Source records:
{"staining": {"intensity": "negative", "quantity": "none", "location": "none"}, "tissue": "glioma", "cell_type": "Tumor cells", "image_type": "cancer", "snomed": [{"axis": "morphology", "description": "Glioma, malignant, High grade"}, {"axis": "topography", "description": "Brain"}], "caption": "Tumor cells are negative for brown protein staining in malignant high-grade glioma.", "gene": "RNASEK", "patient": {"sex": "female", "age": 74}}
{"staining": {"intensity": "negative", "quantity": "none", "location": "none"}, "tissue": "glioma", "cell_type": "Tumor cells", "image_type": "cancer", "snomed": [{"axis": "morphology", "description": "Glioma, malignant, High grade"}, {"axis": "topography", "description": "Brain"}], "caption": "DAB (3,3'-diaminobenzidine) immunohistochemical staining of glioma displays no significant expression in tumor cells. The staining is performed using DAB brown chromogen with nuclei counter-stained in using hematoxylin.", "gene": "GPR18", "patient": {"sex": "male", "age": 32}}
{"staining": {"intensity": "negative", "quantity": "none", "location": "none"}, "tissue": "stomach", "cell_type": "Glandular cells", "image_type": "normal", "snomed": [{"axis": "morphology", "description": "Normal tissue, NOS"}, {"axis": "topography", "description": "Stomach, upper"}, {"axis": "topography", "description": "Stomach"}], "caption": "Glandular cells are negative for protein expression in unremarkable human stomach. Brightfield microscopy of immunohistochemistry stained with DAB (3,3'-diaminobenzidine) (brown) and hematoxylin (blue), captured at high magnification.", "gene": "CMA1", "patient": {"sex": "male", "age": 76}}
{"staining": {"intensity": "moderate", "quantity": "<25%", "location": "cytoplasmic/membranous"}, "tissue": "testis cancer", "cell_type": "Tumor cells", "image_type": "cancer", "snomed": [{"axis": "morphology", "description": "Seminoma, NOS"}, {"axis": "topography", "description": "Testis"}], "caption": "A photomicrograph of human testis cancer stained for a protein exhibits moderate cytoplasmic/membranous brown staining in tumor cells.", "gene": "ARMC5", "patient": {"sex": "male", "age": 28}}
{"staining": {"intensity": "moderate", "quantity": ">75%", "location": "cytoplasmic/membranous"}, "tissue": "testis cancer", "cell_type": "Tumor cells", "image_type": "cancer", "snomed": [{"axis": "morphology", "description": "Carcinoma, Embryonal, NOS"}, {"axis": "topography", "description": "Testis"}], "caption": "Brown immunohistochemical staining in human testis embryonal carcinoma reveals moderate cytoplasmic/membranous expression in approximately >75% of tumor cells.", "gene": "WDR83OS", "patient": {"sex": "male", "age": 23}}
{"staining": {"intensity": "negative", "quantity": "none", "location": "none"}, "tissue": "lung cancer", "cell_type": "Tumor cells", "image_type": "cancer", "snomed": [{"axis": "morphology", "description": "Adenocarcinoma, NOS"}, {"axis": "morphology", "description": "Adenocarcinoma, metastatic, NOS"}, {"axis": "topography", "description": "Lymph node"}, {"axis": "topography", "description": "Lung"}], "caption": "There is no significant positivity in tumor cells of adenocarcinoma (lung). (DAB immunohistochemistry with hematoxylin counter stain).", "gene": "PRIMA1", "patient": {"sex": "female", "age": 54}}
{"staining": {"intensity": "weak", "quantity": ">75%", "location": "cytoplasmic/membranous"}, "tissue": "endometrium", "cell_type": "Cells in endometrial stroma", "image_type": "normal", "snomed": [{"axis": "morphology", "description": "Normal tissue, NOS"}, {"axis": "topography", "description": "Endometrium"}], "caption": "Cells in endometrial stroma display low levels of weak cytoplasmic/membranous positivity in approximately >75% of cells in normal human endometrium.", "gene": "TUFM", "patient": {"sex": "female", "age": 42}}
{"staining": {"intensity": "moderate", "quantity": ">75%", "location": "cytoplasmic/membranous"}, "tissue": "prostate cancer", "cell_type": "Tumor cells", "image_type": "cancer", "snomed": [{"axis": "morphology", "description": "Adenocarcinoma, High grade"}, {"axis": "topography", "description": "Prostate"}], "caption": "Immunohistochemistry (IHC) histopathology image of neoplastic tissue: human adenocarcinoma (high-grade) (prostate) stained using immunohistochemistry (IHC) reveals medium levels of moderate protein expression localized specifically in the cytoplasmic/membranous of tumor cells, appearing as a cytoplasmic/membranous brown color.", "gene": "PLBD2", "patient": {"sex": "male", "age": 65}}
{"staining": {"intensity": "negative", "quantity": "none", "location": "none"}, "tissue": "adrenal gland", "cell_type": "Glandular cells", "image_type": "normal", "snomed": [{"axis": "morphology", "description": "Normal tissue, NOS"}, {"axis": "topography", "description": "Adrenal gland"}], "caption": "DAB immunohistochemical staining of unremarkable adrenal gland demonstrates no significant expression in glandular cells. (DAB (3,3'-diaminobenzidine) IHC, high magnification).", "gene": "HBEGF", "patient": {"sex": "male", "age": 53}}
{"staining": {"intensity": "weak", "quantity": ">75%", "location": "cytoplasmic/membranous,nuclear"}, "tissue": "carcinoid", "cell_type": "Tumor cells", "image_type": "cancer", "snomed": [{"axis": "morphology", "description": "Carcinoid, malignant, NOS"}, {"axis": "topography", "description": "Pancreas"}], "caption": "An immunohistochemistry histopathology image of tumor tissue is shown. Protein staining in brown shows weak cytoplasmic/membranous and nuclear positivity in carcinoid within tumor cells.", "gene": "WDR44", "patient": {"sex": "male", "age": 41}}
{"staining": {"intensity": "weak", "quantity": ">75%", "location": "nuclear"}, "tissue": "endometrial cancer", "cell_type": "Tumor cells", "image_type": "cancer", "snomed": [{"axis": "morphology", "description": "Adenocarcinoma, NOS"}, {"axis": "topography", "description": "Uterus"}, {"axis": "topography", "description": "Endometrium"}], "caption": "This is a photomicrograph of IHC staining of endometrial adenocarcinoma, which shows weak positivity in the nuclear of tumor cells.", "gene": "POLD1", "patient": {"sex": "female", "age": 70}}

What the task requires: Everything in the listing should be written out exactly.

Solution:
{"staining": {"intensity": "negative", "quantity": "none", "location": "none"}, "tissue": "glioma", "cell_type": "Tumor cells", "image_type": "cancer", "snomed": [{"axis": "morphology", "description": "Glioma, malignant, High grade"}, {"axis": "topography", "description": "Brain"}], "caption": "Tumor cells are negative for brown protein staining in malignant high-grade glioma.", "gene": "RNASEK", "patient": {"sex": "female", "age": 74}}
{"staining": {"intensity": "negative", "quantity": "none", "location": "none"}, "tissue": "glioma", "cell_type": "Tumor cells", "image_type": "cancer", "snomed": [{"axis": "morphology", "description": "Glioma, malignant, High grade"}, {"axis": "topography", "description": "Brain"}], "caption": "DAB (3,3'-diaminobenzidine) immunohistochemical staining of glioma displays no significant expression in tumor cells. The staining is performed using DAB brown chromogen with nuclei counter-stained in using hematoxylin.", "gene": "GPR18", "patient": {"sex": "male", "age": 32}}
{"staining": {"intensity": "negative", "quantity": "none", "location": "none"}, "tissue": "stomach", "cell_type": "Glandular cells", "image_type": "normal", "snomed": [{"axis": "morphology", "description": "Normal tissue, NOS"}, {"axis": "topography", "description": "Stomach, upper"}, {"axis": "topography", "description": "Stomach"}], "caption": "Glandular cells are negative for protein expression in unremarkable human stomach. Brightfield microscopy of immunohistochemistry stained with DAB (3,3'-diaminobenzidine) (brown) and hematoxylin (blue), captured at high magnification.", "gene": "CMA1", "patient": {"sex": "male", "age": 76}}
{"staining": {"intensity": "moderate", "quantity": "<25%", "location": "cytoplasmic/membranous"}, "tissue": "testis cancer", "cell_type": "Tumor cells", "image_type": "cancer", "snomed": [{"axis": "morphology", "description": "Seminoma, NOS"}, {"axis": "topography", "description": "Testis"}], "caption": "A photomicrograph of human testis cancer stained for a protein exhibits moderate cytoplasmic/membranous brown staining in tumor cells.", "gene": "ARMC5", "patient": {"sex": "male", "age": 28}}
{"staining": {"intensity": "moderate", "quantity": ">75%", "location": "cytoplasmic/membranous"}, "tissue": "testis cancer", "cell_type": "Tumor cells", "image_type": "cancer", "snomed": [{"axis": "morphology", "description": "Carcinoma, Embryonal, NOS"}, {"axis": "topography", "description": "Testis"}], "caption": "Brown immunohistochemical staining in human testis embryonal carcinoma reveals moderate cytoplasmic/membranous expression in approximately >75% of tumor cells.", "gene": "WDR83OS", "patient": {"sex": "male", "age": 23}}
{"staining": {"intensity": "negative", "quantity": "none", "location": "none"}, "tissue": "lung cancer", "cell_type": "Tumor cells", "image_type": "cancer", "snomed": [{"axis": "morphology", "description": "Adenocarcinoma, NOS"}, {"axis": "morphology", "description": "Adenocarcinoma, metastatic, NOS"}, {"axis": "topography", "description": "Lymph node"}, {"axis": "topography", "description": "Lung"}], "caption": "There is no significant positivity in tumor cells of adenocarcinoma (lung). (DAB immunohistochemistry with hematoxylin counter stain).", "gene": "PRIMA1", "patient": {"sex": "female", "age": 54}}
{"staining": {"intensity": "weak", "quantity": ">75%", "location": "cytoplasmic/membranous"}, "tissue": "endometrium", "cell_type": "Cells in endometrial stroma", "image_type": "normal", "snomed": [{"axis": "morphology", "description": "Normal tissue, NOS"}, {"axis": "topography", "description": "Endometrium"}], "caption": "Cells in endometrial stroma display low levels of weak cytoplasmic/membranous positivity in approximately >75% of cells in normal human endometrium.", "gene": "TUFM", "patient": {"sex": "female", "age": 42}}
{"staining": {"intensity": "moderate", "quantity": ">75%", "location": "cytoplasmic/membranous"}, "tissue": "prostate cancer", "cell_type": "Tumor cells", "image_type": "cancer", "snomed": [{"axis": "morphology", "description": "Adenocarcinoma, High grade"}, {"axis": "topography", "description": "Prostate"}], "caption": "Immunohistochemistry (IHC) histopathology image of neoplastic tissue: human adenocarcinoma (high-grade) (prostate) stained using immunohistochemistry (IHC) reveals medium levels of moderate protein expression localized specifically in the cytoplasmic/membranous of tumor cells, appearing as a cytoplasmic/membranous brown color.", "gene": "PLBD2", "patient": {"sex": "male", "age": 65}}
{"staining": {"intensity": "negative", "quantity": "none", "location": "none"}, "tissue": "adrenal gland", "cell_type": "Glandular cells", "image_type": "normal", "snomed": [{"axis": "morphology", "description": "Normal tissue, NOS"}, {"axis": "topography", "description": "Adrenal gland"}], "caption": "DAB immunohistochemical staining of unremarkable adrenal gland demonstrates no significant expression in glandular cells. (DAB (3,3'-diaminobenzidine) IHC, high magnification).", "gene": "HBEGF", "patient": {"sex": "male", "age": 53}}
{"staining": {"intensity": "weak", "quantity": ">75%", "location": "cytoplasmic/membranous,nuclear"}, "tissue": "carcinoid", "cell_type": "Tumor cells", "image_type": "cancer", "snomed": [{"axis": "morphology", "description": "Carcinoid, malignant, NOS"}, {"axis": "topography", "description": "Pancreas"}], "caption": "An immunohistochemistry histopathology image of tumor tissue is shown. Protein staining in brown shows weak cytoplasmic/membranous and nuclear positivity in carcinoid within tumor cells.", "gene": "WDR44", "patient": {"sex": "male", "age": 41}}
{"staining": {"intensity": "weak", "quantity": ">75%", "location": "nuclear"}, "tissue": "endometrial cancer", "cell_type": "Tumor cells", "image_type": "cancer", "snomed": [{"axis": "morphology", "description": "Adenocarcinoma, NOS"}, {"axis": "topography", "description": "Uterus"}, {"axis": "topography", "description": "Endometrium"}], "caption": "This is a photomicrograph of IHC staining of endometrial adenocarcinoma, which shows weak positivity in the nuclear of tumor cells.", "gene": "POLD1", "patient": {"sex": "female", "age": 70}}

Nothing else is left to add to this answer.